Hem üniversiteye giden hem de geçimini sağlayan gençlik hayallerini gerçekleştirmek için hiçbir adım atamıyor. Bin bir zorlukla bitirilen okullardan sonra payımıza düşen işsizlik ya da kötü şartlarda, düşük ücretlerle çalışmak oluyor. Bunların yanı sıra mültecilere ve ezilen halklara olan saldırılar artıyor. Kürtlere, mültecilere karşı örgütlenen ırkçı bir yapılanma olan Ataman Kardeşliği Afganlara saldırıyor, Suriyeliler benzinle katlediliyor.
Bütün bu yaşananlara karşı işçiler, emekçiler, kadınlar örgütleniyor, isyanlarını sokaklara taşıyor. Sonu gelen kapitalist sistem ve burjuvazi ayakta duramıyor. Eylemler, grevler, sosyal medya üzerinden tepkiler burjuvaziyi korkutuyor. Sonlarının geldiğini fark edenler daha vahşi bir şekilde saldırıyor, baskı altına alıyor tutuklayarak sesimizi kısmaya çalışıyor. Fakat insanlar bütün baskı ve saldırılara rağmen cüretle hareket ediyor.
Bir dönem çok ses getiren “Ölüler Dirilerden Çalacak” şarkısı şüphesiz geniş kesimleri etkilemişti. Sınıf sorununu oldukça çarpıcı bir şekilde anlatıyor.
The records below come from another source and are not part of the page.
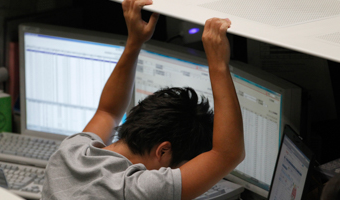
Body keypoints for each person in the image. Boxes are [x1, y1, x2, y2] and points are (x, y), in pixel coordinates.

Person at [41, 0, 245, 199]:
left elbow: (108, 112)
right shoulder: (137, 189)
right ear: (163, 151)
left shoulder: (70, 151)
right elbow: (227, 154)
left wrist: (134, 41)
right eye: (177, 167)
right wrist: (219, 65)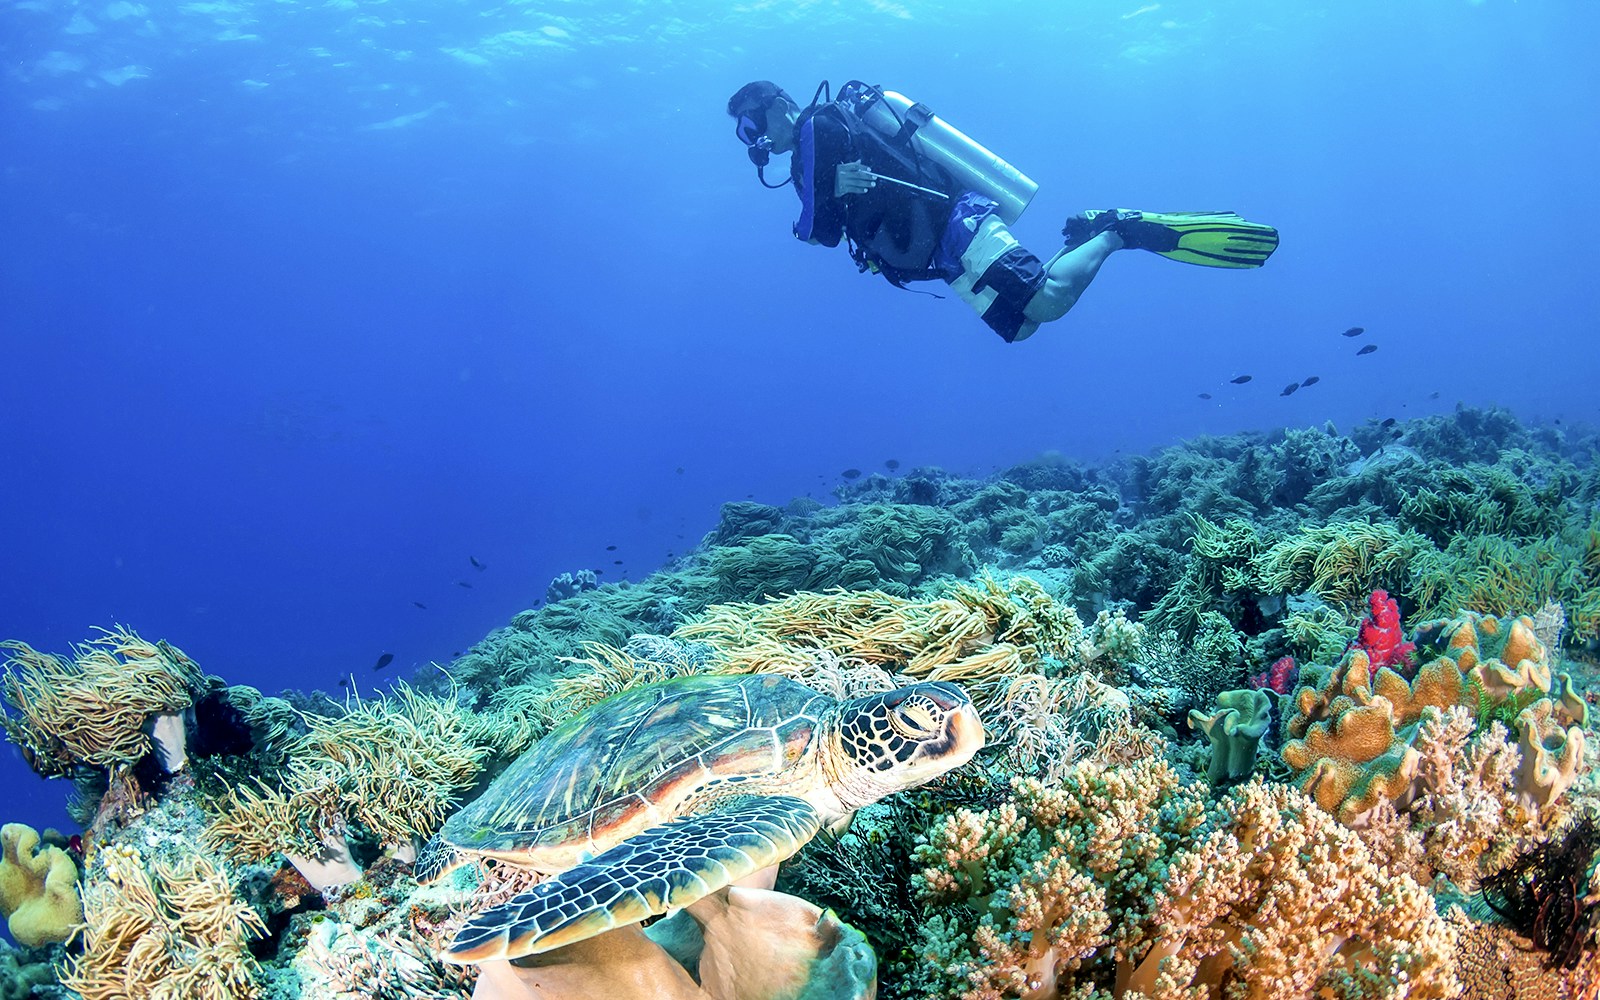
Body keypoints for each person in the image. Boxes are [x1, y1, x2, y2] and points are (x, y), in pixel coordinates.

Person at [727, 80, 1278, 343]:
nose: (753, 141)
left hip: (952, 221)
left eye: (751, 126)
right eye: (744, 135)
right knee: (1025, 326)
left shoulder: (815, 127)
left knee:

Evet saygın adamları korku basacak ve bir sabah kalktıklarında bütün mülklerinin nasırlı ellerde kalacağını görecekler. “Ölüler dirilerden alacak.” diyoruz. Çünkü bizim emeğimizi sömürenler, bizden çalanlar onlar. Emeğimizi, gençliğimizi, hayallerimizi çalanlardan geleceğimizi kendi ellerimizle alacağız. Tıpkı Kazakistan’da zamlar için ayaklanan halklar gibi, kötü koşullarda düşük ücretlerle çalıştığı için eylemleri zaferle sonuçlanan Trendyol işçileri gibi, tıpkı Boğaziçi Üniversitesi gibi, tıpkı intihara sürüklenen Enes Kara için eylemler yapan gençlik gibi!
Kapitalist sistemi ve onun yarattığı cehennemi yıkıp emeğin iktidarını kurana kadar bulunduğumuz her alanda örgütleneceğiz. Çünkü dünyanın her yerinde ve Türkiye’de ortaya çıkan hareketlilik bizlere örgütlenmeye ve dövüşmeye hazır, harekete geçen devrimci bir kitlenin olduğunu gösteriyor.
Artık bu içinde çıkılmaz ve giderek derinleşen toplumsal sorunların kalıcı çözümü devrimci bir halk iktidarında ve buradan sosyalizme yönelmekle olacaktır. Bunun için örgütlenerek, devrimci mücadeleyi büyüterek, iktidar perspektifli siyasal mücadeleyi başat mücadele haline getirerek gençliğin militan ve savaşçı enerjisini devrim bayrağı etrafında toplamalıyız!